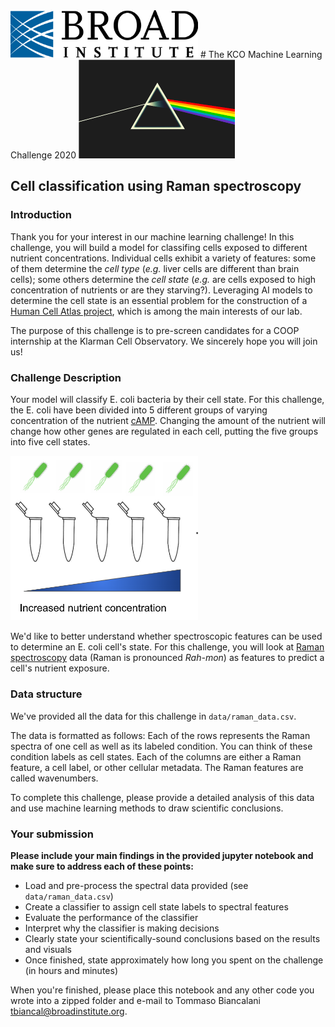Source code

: <img src="images/broad_logo.png" width="300"/> 
# The KCO Machine Learning Challenge 2020

<img src="images/rainbow.png" width="250"/>

## Cell classification using Raman spectroscopy


### Introduction
Thank you for your interest in our machine learning challenge! In this challenge, you will build a model for classifing cells exposed to different nutrient concentrations. Individual cells exhibit a variety of features: some of them determine the *cell type* (*e.g.* liver cells are different than brain cells); some others determine the *cell state* (*e.g.* are cells exposed to high concentration of nutrients or are they starving?). Leveraging AI models to determine the cell state is an essential problem for the construction of a [Human Cell Atlas project](https://www.humancellatlas.org/), which is among the main interests of our lab. 

The purpose of this challenge is to pre-screen candidates for a COOP internship at the Klarman Cell Observatory. We sincerely hope you will join us!

### Challenge Description
Your model will classify E. coli bacteria by their cell state. For this challenge, the E. coli have been divided into 5 different groups of varying concentration of the nutrient [cAMP](https://en.wikipedia.org/wiki/Cyclic_adenosine_monophosphate). Changing the amount of the nutrient will change how other genes are regulated in each cell, putting the five groups into five cell states.

<img src="images/ecoli_states.png" width="300"/>

We'd like to better understand whether spectroscopic features can be used to determine an E. coli cell's state. For this challenge, you will look at [Raman spectroscopy](https://en.wikipedia.org/wiki/Raman_spectroscopy) data (Raman is pronounced *Rah-mon*) as features to predict a cell's nutrient exposure.
 

### Data structure
We've provided all the data for this challenge in `data/raman_data.csv`.

The data is formatted as follows: Each of the rows represents the Raman spectra of one cell as well as its labeled condition. You can think of these condition labels as cell states. Each of the columns are either a Raman feature, a cell label, or other cellular metadata. The Raman features are called wavenumbers.

To complete this challenge, please provide a detailed analysis of this data and use machine learning methods to draw scientific conclusions.

### Your submission
**Please include your main findings in the provided jupyter notebook and make sure to address each of these points:**
- Load and pre-process the spectral data provided (see `data/raman_data.csv`)
- Create a classifier to assign cell state labels to spectral features
- Evaluate the performance of the classifier
- Interpret why the classifier is making decisions
- Clearly state your scientifically-sound conclusions based on the results and visuals
- Once finished, state approximately how long you spent on the challenge (in hours and minutes)


When you're finished, please place this notebook and any other code you wrote into a zipped folder and e-mail to Tommaso Biancalani <tbiancal@broadinstitute.org>. 
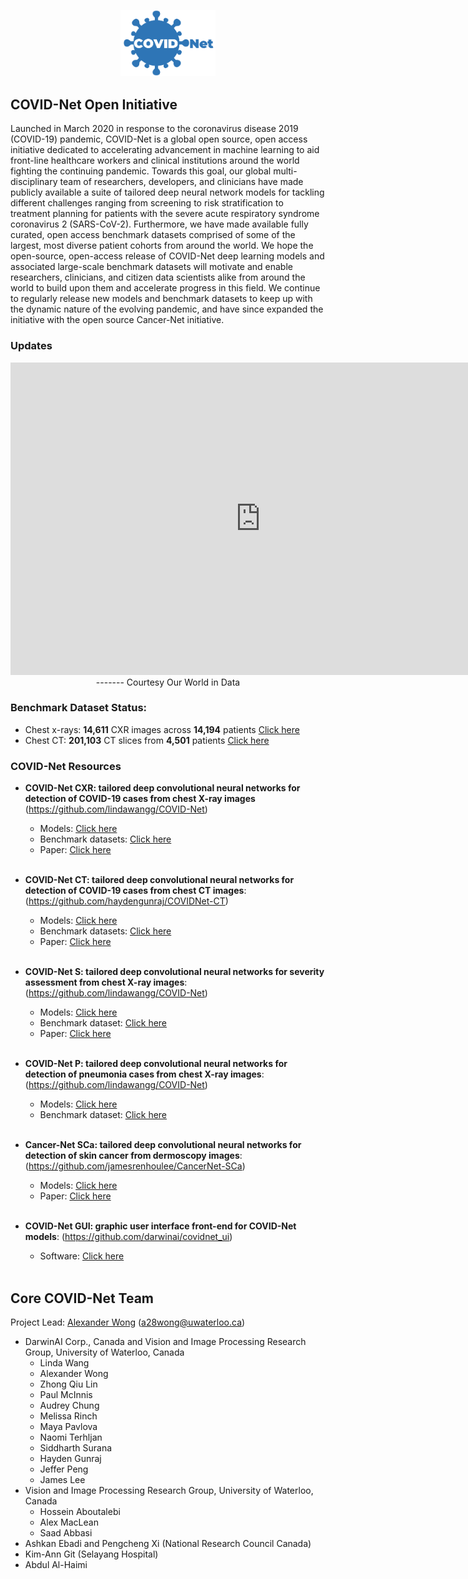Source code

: <p align="center">
	<img src="covidnetlogo.png" alt="COVID-Net" width="30%" height="30%">
	<br>
</p>

## COVID-Net Open Initiative

Launched in March 2020 in response to the coronavirus disease 2019 (COVID-19) pandemic, COVID-Net is a global open source, open access initiative dedicated to accelerating advancement in machine learning to aid front-line healthcare workers and clinical institutions around the world fighting the continuing pandemic.  Towards this goal, our global multi-disciplinary team of researchers, developers, and clinicians have made publicly available a suite of tailored deep neural network models for tackling different challenges ranging from screening to risk stratification to treatment planning for patients with the severe acute respiratory syndrome coronavirus 2 (SARS-CoV-2).  Furthermore, we have made available fully curated, open access benchmark datasets comprised of some of the largest, most diverse patient cohorts from around the world.  We hope the open-source, open-access release of COVID-Net deep learning models and associated large-scale benchmark datasets will motivate and enable researchers, clinicians, and citizen data scientists alike from around the world to build upon them and accelerate progress in this field.  We continue to regularly release new models and benchmark datasets to keep up with the dynamic nature of the evolving pandemic, and have since expanded the initiative with the open source Cancer-Net initiative.

### Updates
<p align="center">
<iframe width="800" height="500" frameborder="0" scrolling="yes" 
  marginheight="0" marginwidth="0" title="2019-nCoV" 
  src="https://ourworldindata.org/grapher/total-cases-covid-19?tab=map"
></iframe>

<br>
-------
Courtesy Our World in Data
</p>

### Benchmark Dataset Status:
- Chest x-rays: **14,611** CXR images across **14,194** patients [Click here](https://github.com/lindawangg/COVID-Net/blob/master/docs/COVIDx.md)
- Chest CT: **201,103** CT slices from **4,501** patients [Click here](https://www.kaggle.com/hgunraj/covidxct)

### COVID-Net Resources
- **COVID-Net CXR: tailored deep convolutional neural networks for detection of COVID-19 cases from chest X-ray images** (https://github.com/lindawangg/COVID-Net)
  - Models: [Click here](https://github.com/lindawangg/COVID-Net/blob/master/docs/models.md)
  - Benchmark datasets:  [Click here](https://github.com/lindawangg/COVID-Net/blob/master/docs/COVIDx.md)
  - Paper: [Click here](https://www.nature.com/articles/s41598-020-76550-z)
  <br>
  
- **COVID-Net CT: tailored deep convolutional neural networks for detection of COVID-19 cases from chest CT images**: (https://github.com/haydengunraj/COVIDNet-CT)
  - Models: [Click here](https://github.com/haydengunraj/COVIDNet-CT/blob/master/docs/models.md)
  - Benchmark datasets: [Click here](https://www.kaggle.com/hgunraj/covidxct)
  - Paper: [Click here](https://www.frontiersin.org/articles/10.3389/fmed.2020.608525/full)
   <br>
 
- **COVID-Net S: tailored deep convolutional neural networks for severity assessment from chest X-ray images**: (https://github.com/lindawangg/COVID-Net)
  - Models: [Click here](https://github.com/lindawangg/COVID-Net/blob/master/docs/models.md)
  - Benchmark dataset: [Click here](https://github.com/lindawangg/COVID-Net/tree/master/annotations)
  - Paper: [Click here](https://arxiv.org/abs/2005.12855)
  <br>
- **COVID-Net P: tailored deep convolutional neural networks for detection of pneumonia cases from chest X-ray images**: (https://github.com/lindawangg/COVID-Net)
  - Models: [Click here](https://github.com/lindawangg/COVID-Net/blob/master/docs/covidnet_pneumonia.md)
  - Benchmark dataset: [Click here](https://github.com/lindawangg/COVID-Net/tree/master/annotations)
  <br>
- **Cancer-Net SCa: tailored deep convolutional neural networks for detection of skin cancer from dermoscopy images**: (https://github.com/jamesrenhoulee/CancerNet-SCa)
  - Models: [Click here](https://github.com/jamesrenhoulee/CancerNet-SCa/blob/main/docs/models.md)
  - Paper: [Click here](https://arxiv.org/abs/2011.10702)
  <br>
- **COVID-Net GUI: graphic user interface front-end for COVID-Net models**: (https://github.com/darwinai/covidnet_ui)
	- Software: [Click here](https://github.com/darwinai/covidnet_ui)
  <br>

## Core COVID-Net Team

Project Lead: [Alexander Wong](http://www.eng.uwaterloo.ca/~a28wong) (a28wong@uwaterloo.ca)

* DarwinAI Corp., Canada and Vision and Image Processing Research Group, University of Waterloo, Canada
  * Linda Wang
  * Alexander Wong
  * Zhong Qiu Lin
  * Paul McInnis
  * Audrey Chung
  * Melissa Rinch
  * Maya Pavlova
  * Naomi Terhljan
  * Siddharth Surana
  * Hayden Gunraj
  * Jeffer Peng
  * James Lee 
* Vision and Image Processing Research Group, University of Waterloo, Canada
  * Hossein Aboutalebi
  * Alex MacLean
  * Saad Abbasi
* Ashkan Ebadi and Pengcheng Xi (National Research Council Canada)
* Kim-Ann Git (Selayang Hospital)
* Abdul Al-Haimi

------------------------------------------------------------

| What is needed |
Using the records above, retype everything exactly except the pictures.

| Finished task |
Source code

: <img src="images/broad_logo.png" width="300"/> 
# The KCO Machine Learning Challenge 2020

<img src="images/rainbow.png" width="250"/>

## Cell classification using Raman spectroscopy


### Introduction
Thank you for your interest in our machine learning challenge! In this challenge, you will build a model for classifing cells exposed to different nutrient concentrations. Individual cells exhibit a variety of features: some of them determine the *cell type* (*e.g.* liver cells are different than brain cells); some others determine the *cell state* (*e.g.* are cells exposed to high concentration of nutrients or are they starving?). Leveraging AI models to determine the cell state is an essential problem for the construction of a [Human Cell Atlas project](https://www.humancellatlas.org/), which is among the main interests of our lab. 

The purpose of this challenge is to pre-screen candidates for a COOP internship at the Klarman Cell Observatory. We sincerely hope you will join us!

### Challenge Description
Your model will classify E. coli bacteria by their cell state. For this challenge, the E. coli have been divided into 5 different groups of varying concentration of the nutrient [cAMP](https://en.wikipedia.org/wiki/Cyclic_adenosine_monophosphate). Changing the amount of the nutrient will change how other genes are regulated in each cell, putting the five groups into five cell states.

<img src="images/ecoli_states.png" width="300"/>

We'd like to better understand whether spectroscopic features can be used to determine an E. coli cell's state. For this challenge, you will look at [Raman spectroscopy](https://en.wikipedia.org/wiki/Raman_spectroscopy) data (Raman is pronounced *Rah-mon*) as features to predict a cell's nutrient exposure.
 

### Data structure
We've provided all the data for this challenge in `data/raman_data.csv`.

The data is formatted as follows: Each of the rows represents the Raman spectra of one cell as well as its labeled condition. You can think of these condition labels as cell states. Each of the columns are either a Raman feature, a cell label, or other cellular metadata. The Raman features are called wavenumbers.

To complete this challenge, please provide a detailed analysis of this data and use machine learning methods to draw scientific conclusions.

### Your submission
**Please include your main findings in the provided jupyter notebook and make sure to address each of these points:**
- Load and pre-process the spectral data provided (see `data/raman_data.csv`)
- Create a classifier to assign cell state labels to spectral features
- Evaluate the performance of the classifier
- Interpret why the classifier is making decisions
- Clearly state your scientifically-sound conclusions based on the results and visuals
- Once finished, state approximately how long you spent on the challenge (in hours and minutes)


When you're finished, please place this notebook and any other code you wrote into a zipped folder and e-mail to Tommaso Biancalani <tbiancal@broadinstitute.org>. 
Source code

: <p align="center">
	<img src="covidnetlogo.png" alt="COVID-Net" width="30%" height="30%">
	<br>
</p>

## COVID-Net Open Initiative

Launched in March 2020 in response to the coronavirus disease 2019 (COVID-19) pandemic, COVID-Net is a global open source, open access initiative dedicated to accelerating advancement in machine learning to aid front-line healthcare workers and clinical institutions around the world fighting the continuing pandemic.  Towards this goal, our global multi-disciplinary team of researchers, developers, and clinicians have made publicly available a suite of tailored deep neural network models for tackling different challenges ranging from screening to risk stratification to treatment planning for patients with the severe acute respiratory syndrome coronavirus 2 (SARS-CoV-2).  Furthermore, we have made available fully curated, open access benchmark datasets comprised of some of the largest, most diverse patient cohorts from around the world.  We hope the open-source, open-access release of COVID-Net deep learning models and associated large-scale benchmark datasets will motivate and enable researchers, clinicians, and citizen data scientists alike from around the world to build upon them and accelerate progress in this field.  We continue to regularly release new models and benchmark datasets to keep up with the dynamic nature of the evolving pandemic, and have since expanded the initiative with the open source Cancer-Net initiative.

### Updates
<p align="center">
<iframe width="800" height="500" frameborder="0" scrolling="yes" 
  marginheight="0" marginwidth="0" title="2019-nCoV" 
  src="https://ourworldindata.org/grapher/total-cases-covid-19?tab=map"
></iframe>

<br>
-------
Courtesy Our World in Data
</p>

### Benchmark Dataset Status:
- Chest x-rays: **14,611** CXR images across **14,194** patients [Click here](https://github.com/lindawangg/COVID-Net/blob/master/docs/COVIDx.md)
- Chest CT: **201,103** CT slices from **4,501** patients [Click here](https://www.kaggle.com/hgunraj/covidxct)

### COVID-Net Resources
- **COVID-Net CXR: tailored deep convolutional neural networks for detection of COVID-19 cases from chest X-ray images** (https://github.com/lindawangg/COVID-Net)
  - Models: [Click here](https://github.com/lindawangg/COVID-Net/blob/master/docs/models.md)
  - Benchmark datasets:  [Click here](https://github.com/lindawangg/COVID-Net/blob/master/docs/COVIDx.md)
  - Paper: [Click here](https://www.nature.com/articles/s41598-020-76550-z)
  <br>
  
- **COVID-Net CT: tailored deep convolutional neural networks for detection of COVID-19 cases from chest CT images**: (https://github.com/haydengunraj/COVIDNet-CT)
  - Models: [Click here](https://github.com/haydengunraj/COVIDNet-CT/blob/master/docs/models.md)
  - Benchmark datasets: [Click here](https://www.kaggle.com/hgunraj/covidxct)
  - Paper: [Click here](https://www.frontiersin.org/articles/10.3389/fmed.2020.608525/full)
   <br>
 
- **COVID-Net S: tailored deep convolutional neural networks for severity assessment from chest X-ray images**: (https://github.com/lindawangg/COVID-Net)
  - Models: [Click here](https://github.com/lindawangg/COVID-Net/blob/master/docs/models.md)
  - Benchmark dataset: [Click here](https://github.com/lindawangg/COVID-Net/tree/master/annotations)
  - Paper: [Click here](https://arxiv.org/abs/2005.12855)
  <br>
- **COVID-Net P: tailored deep convolutional neural networks for detection of pneumonia cases from chest X-ray images**: (https://github.com/lindawangg/COVID-Net)
  - Models: [Click here](https://github.com/lindawangg/COVID-Net/blob/master/docs/covidnet_pneumonia.md)
  - Benchmark dataset: [Click here](https://github.com/lindawangg/COVID-Net/tree/master/annotations)
  <br>
- **Cancer-Net SCa: tailored deep convolutional neural networks for detection of skin cancer from dermoscopy images**: (https://github.com/jamesrenhoulee/CancerNet-SCa)
  - Models: [Click here](https://github.com/jamesrenhoulee/CancerNet-SCa/blob/main/docs/models.md)
  - Paper: [Click here](https://arxiv.org/abs/2011.10702)
  <br>
- **COVID-Net GUI: graphic user interface front-end for COVID-Net models**: (https://github.com/darwinai/covidnet_ui)
	- Software: [Click here](https://github.com/darwinai/covidnet_ui)
  <br>

## Core COVID-Net Team

Project Lead: [Alexander Wong](http://www.eng.uwaterloo.ca/~a28wong) (a28wong@uwaterloo.ca)

* DarwinAI Corp., Canada and Vision and Image Processing Research Group, University of Waterloo, Canada
  * Linda Wang
  * Alexander Wong
  * Zhong Qiu Lin
  * Paul McInnis
  * Audrey Chung
  * Melissa Rinch
  * Maya Pavlova
  * Naomi Terhljan
  * Siddharth Surana
  * Hayden Gunraj
  * Jeffer Peng
  * James Lee 
* Vision and Image Processing Research Group, University of Waterloo, Canada
  * Hossein Aboutalebi
  * Alex MacLean
  * Saad Abbasi
* Ashkan Ebadi and Pengcheng Xi (National Research Council Canada)
* Kim-Ann Git (Selayang Hospital)
* Abdul Al-Haimi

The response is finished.